WHAT YOU WILL DO:
1 – In the article on portable 64-bit integer types in C, what does the name LP64 stand for?
2 – Pick up the article on portable 64-bit integer types in C right after its final sentence and keep writing it.

DOCUMENT EXCERPT:
* * *

Portable 64 bit integer type

Here I would like to write about coding a “portable” C programs in a sense that they produce same results when compiled and executed on 32 and 64 bits architectures.

The problem I faced with DES is that I need to make sure that my integers are exactly 32 bits on all platforms where I compile it. Also I must be able to create long integers which are exactly 64 bits wide.

What makes C code different on 64 bits platforms.

First thing which comes to mind is the size of integer data types on 32 bits and 64 bit platforms.
Using the common sense we expect 32 bits platforms to have (ILP32 model):

  • 4 bytes per pointer
  • 4 bytes per int
  • 4 bytes per long

and perhaps we expect that 64 bits platforms have:

  • 8 bytes per pointer
  • 4 bytes per int (or 8?)
  • 8 bytes per long

The problem is that you cannot be sure about these values.
The figures above for 64 bit platform are called LP64 (“Longs and Pointers are 64 bits: LP64″) data model.
In fact, there are different data models which denote various schemes.


size of integer data models LLP64 ILP64

Standard (C99) defines minimum size requirements (in number of bytes) for the int and long types.
It also says that long type should be at least as big as, int but they can have equal sizes.
However, when we port some code to a new platform, it is usually easy to find out the data model.

The following small test will show the sizes of main data types.

#include <stdio.h>

int main(int argc, char * argv[])
{

printf("sizeof(void*) = %d bytes\n", sizeof(void*));
printf("sizeof(char) = %d byte\n", sizeof(char));
printf("sizeof(short) = %d bytes\n", sizeof(short));
printf("sizeof(int) = %d bytes\n", sizeof(int));
printf("sizeof(long) = %d bytes\n", sizeof(long));
printf("sizeof(long int) = %d bytes\n", sizeof(long int));
printf("sizeof(float) = %d bytes\n", sizeof(float));
printf("sizeof(double) = %d bytes\n", sizeof(double));

//the next line can fail on some old compilers
printf("sizeof(long long) = %d bytes\n", sizeof(long long));

//this works only on C++ compilers
printf("sizeof(bool) = %d bytes\n", sizeof(bool));

return 0;
}

Some platforms (like HP/UX with LP64 and ILP32) support several models and you can change them by specifying proper compiler time flags and runtime libraries.

Is there a portable way to have 32 bits integers in C?

So we are interested in writing such code which will use exact 64 bit integer type on platforms where it is available. I would like to mention here that you can always do the proper stuff in *runtime* just by using sizeof() operator.

What is more tricky is the *compile time* solution.

If we speak about C++, the solution is also easy to implement with templates, see the section below.

* * *

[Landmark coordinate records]
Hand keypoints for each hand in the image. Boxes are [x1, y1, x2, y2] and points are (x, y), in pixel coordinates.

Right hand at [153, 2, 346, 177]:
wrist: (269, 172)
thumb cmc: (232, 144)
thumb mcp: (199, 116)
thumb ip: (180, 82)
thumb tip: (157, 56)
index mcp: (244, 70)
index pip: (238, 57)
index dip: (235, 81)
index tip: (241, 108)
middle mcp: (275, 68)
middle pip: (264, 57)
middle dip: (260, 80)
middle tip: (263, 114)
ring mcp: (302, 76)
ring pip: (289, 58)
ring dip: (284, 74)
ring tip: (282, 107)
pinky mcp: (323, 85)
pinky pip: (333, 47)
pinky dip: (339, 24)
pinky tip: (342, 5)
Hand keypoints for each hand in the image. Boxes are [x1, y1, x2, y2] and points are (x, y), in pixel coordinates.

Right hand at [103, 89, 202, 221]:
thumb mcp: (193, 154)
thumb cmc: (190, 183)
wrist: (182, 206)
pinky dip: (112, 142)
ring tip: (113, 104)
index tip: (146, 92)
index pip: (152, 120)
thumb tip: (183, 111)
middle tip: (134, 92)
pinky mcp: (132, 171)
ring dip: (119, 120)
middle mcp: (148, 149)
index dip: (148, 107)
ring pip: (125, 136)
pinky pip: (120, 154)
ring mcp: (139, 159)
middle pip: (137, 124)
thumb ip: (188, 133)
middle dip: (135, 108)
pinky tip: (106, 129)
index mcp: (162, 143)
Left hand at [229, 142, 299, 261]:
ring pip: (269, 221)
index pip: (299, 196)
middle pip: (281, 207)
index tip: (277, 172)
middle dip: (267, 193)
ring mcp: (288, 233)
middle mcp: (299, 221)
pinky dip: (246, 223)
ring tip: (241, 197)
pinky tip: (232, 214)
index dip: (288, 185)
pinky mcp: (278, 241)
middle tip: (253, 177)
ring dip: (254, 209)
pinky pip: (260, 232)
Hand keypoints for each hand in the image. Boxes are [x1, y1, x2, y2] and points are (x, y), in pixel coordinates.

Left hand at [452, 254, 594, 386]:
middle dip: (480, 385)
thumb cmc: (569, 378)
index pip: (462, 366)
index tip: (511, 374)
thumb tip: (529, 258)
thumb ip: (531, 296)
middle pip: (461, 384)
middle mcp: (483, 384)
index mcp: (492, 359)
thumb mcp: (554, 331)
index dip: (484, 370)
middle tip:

* * *

LIST OF ANSWERS:
1 – Longs and Pointers are 64 bits.

2 –
Sometimes, compiler predefines a special macro to make life easier:


//this works on some systems:
#if __LP64__
typedef long I32;
#endif

However, you cannot be sure about all platforms.

A standard compliant way

The good news is that C99 standard for C language introduces some very handy headers:

#include <inttypes.h>
#include <stdint.h>

which allow you to use the following integer types with fixed size:

  • int8_t
  • int16_t
  • int32_t
  • int64_t

When “stdint.h” is available it is best solution since int32_t is guaranteed to be always 32 bits wide on all data models (platforms).

The problem is that some compilers do not support stdint.h header (after all, your compiler must be C99 compliant for this feature). For example, Microsoft Visual C compilers (I tried 2003 and 2008 versions) do not come with these headers. Unlike Micrisoft, most common versions of gcc support these headers.

In order to fix this Microsoft specific problem, one can use something like this:

#ifdef _MSC_VER
#include "ms_inttypes.h"
#include "ms_stdint.h"
#else
#include <inttypes.h>
#include <stdint.h>
#endif

Alexander Chemeris has made special versions of inttypes.h and stdint.h which work on Microsoft compilers.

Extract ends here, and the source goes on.